Scroll untuk membaca artikel
Hernawan | Nasruddin Leu Ata
Ilustrasi sawah terasering (pexels/@rennon-kiefer).

Riuh berlimpah ruah, kebijakan pariwiata negara telah terbentang dari ladang hingga sawah. Ranau hijau tanaman sayur dan hamparan padi yang dilatari gunung megah mengobati lelah kerja orang-orang kota. 

Dengan dalil pendapatan daerah, warga desa dituntut menghibur para wisatawan.  kendati kicauan burung-burung, suara gemericik air mengalir, dan sumilir angin yang menggoyang dahan dan daun pepohonan seakan menjadi orkestra harmoni alam yang menyela sejenak di gendang telinga orang kaya yang biasanya dijejali suara hiruk pikuk bising kota.

Pergeseran konsumsi rekreasi dari tersier ke primer memang menjadi berkah pelaku industri pariwisata bertemakan pemandangan alam. Desa, lembah, gunung, sungai, dan hamparan sawah dikapitalisasi oleh investor disulap menjadi obyek wisata yang laris manis diserbu para pemburu healing. 

Sejumlah tambahan infrastruktur, sepert akses jalan, gazebo, spot foto, penginapan, dan peralatan bermain dibangun untuk memudahkan wisatawan menjangkau lokasi dan nyaman menikmatinya.
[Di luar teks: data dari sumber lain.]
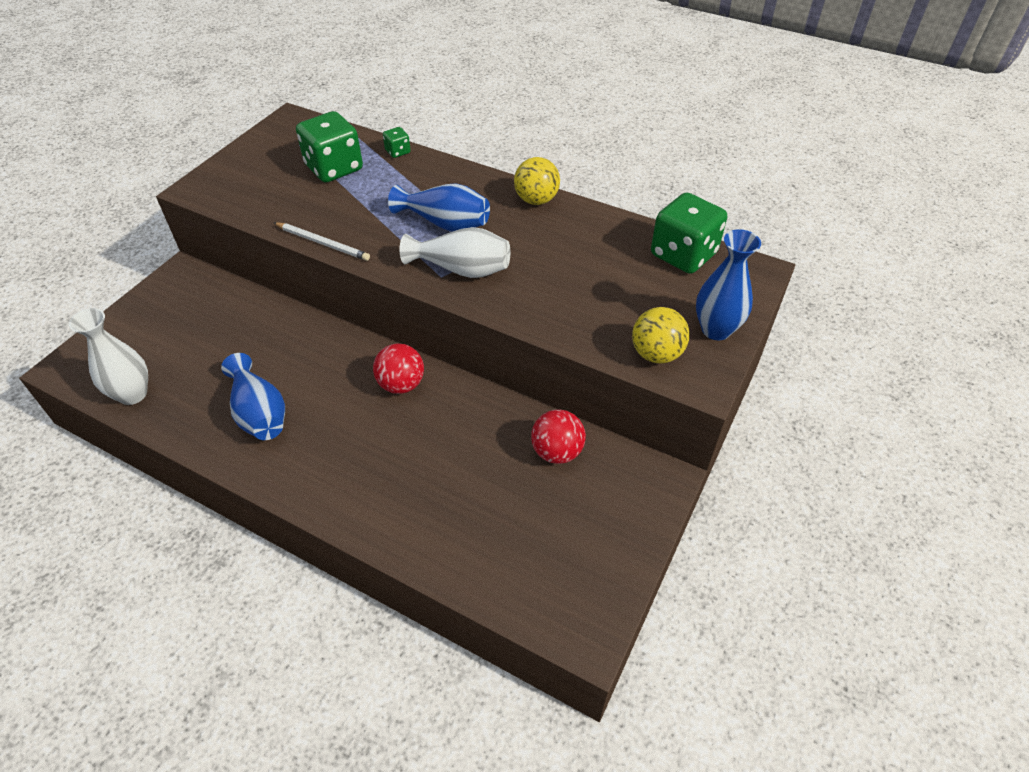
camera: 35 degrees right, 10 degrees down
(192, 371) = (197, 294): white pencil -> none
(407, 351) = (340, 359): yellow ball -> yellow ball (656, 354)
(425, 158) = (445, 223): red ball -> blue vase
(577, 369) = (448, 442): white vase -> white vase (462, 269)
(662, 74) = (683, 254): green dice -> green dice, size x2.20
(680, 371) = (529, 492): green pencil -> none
Petani sayur sebagai pemilik dan pengolah tanah pun mendapat tambahan rejeki, entah hasil pembagian uang retribusi, pengelolaan parkir, hingga sekedar turut berdagang menjajakan makanan khas desa setempat. 

Awalnya para petani sayur ikut berdagang melayani wisatawan hanyalah sampingan di sela-sela kesibukan mengolah tanaman sayuran yang menjadi mata pencaharian sehari-hari, namun karena hasilnya ternyata lebih banyak maka pekerjaan ini justru menjadi andalan daripada menanam sayur dan padi. 

Bahkan beberapa petak tanah yang asalnya lahan sayur dialihfungsikan menjadi tempat berdagang untuk melayani wisatawan, seperti kios kopi, lahan parkir, spot foto, gazebo, hingga bangunan villa.

Jika petani pemilik atau penggarap lahan itu tidak memiliki kemampuan mengelolanya para investor akan menyewanya atau setidaknya bekerjasama membisniskannya, baik investor pribadi maupun atas nama komunitas, seperti organisasi karang taruna, badan usaha milik desa (bumdes) atau koperasi warga setempat. 

Memang wisatawan dimanjakan dengan berbagai fasilitas itu untuk sekedar menikmati beraneka makanan, minum kopi, berfoto selfie, hingga menginap di lokasi. Akan tetapi dengan dibangunnya berbagai fasilitas tersebut jelas mengurangi obyek yang awalnya justru sebagai tujuan utama, yakni keindahan panorama alam.

Pergeseran itu bukan hanya pada aspek alih fungsi lahan, namun juga terjadi perubahan perilaku budaya petani pemilik atau penggarap lahan, yang asalnya konsisten sebagai petani mulai meninggalkan pekerjaannya dan lebih tertarik berdagang memenuhi segala pernak pernik kebutuhan wisatawan karena lebih menghasilkan. Bahkan tidak jarang lahan itu disewakan atau dijual kepada investor.

Seiring persaingan bisnis wisata panorama alam, hukum pasar pun terjadi. Persaingan yang semakin ketat, dan bahkan di beberapa daerah menjadikannya program pemerintah setempat, sehingga yang kalah bersaing akan tereliminasi dan akhirnya gulung tikar. Lihatlah bagaimana sebuah obyek wisata yang sempat populer dan viral di media sosial itu kini sepi dan ditinggalkan pengunjungnya.

Petani yang sempat menikmati berkah industri pariwisata itu pada akhirnya harus kembali ke sawah ladangnya kembali menekuni pekerjaan yang walau sedikit tapi menghidupi. 

Petani bukan sekedar profesi namun sumber pembentukan jati diri. Wahai orang kota, terima kasih sudah sempat meramaikan sawah ladangku dan sempat menambah penghasilanku. Namun jika boleh memohon perhatikanlah segala sisi kehidupan kami.

Tolong beri sedikit saja keberpihakan pada nasib petani. Perhatikan bagaimana irigasi, ketersediaan pupuk, teknologi, hingga hilirisasi. Tolong bantu kami bagaimana menghadapi produk-produk hasil pertanian yang sekarang tidak lagi bersaing dengan tetangga sebelah kami namun harus bertarung langsung dengan produk import yang ada dimana-mana. 

Tunjuklah menteri pertanian yang memiliki kompetensi dan dedikasi. Jangan pilih menteri karena konsesi politik dan upeti yang ujung-ujungnya korupsi.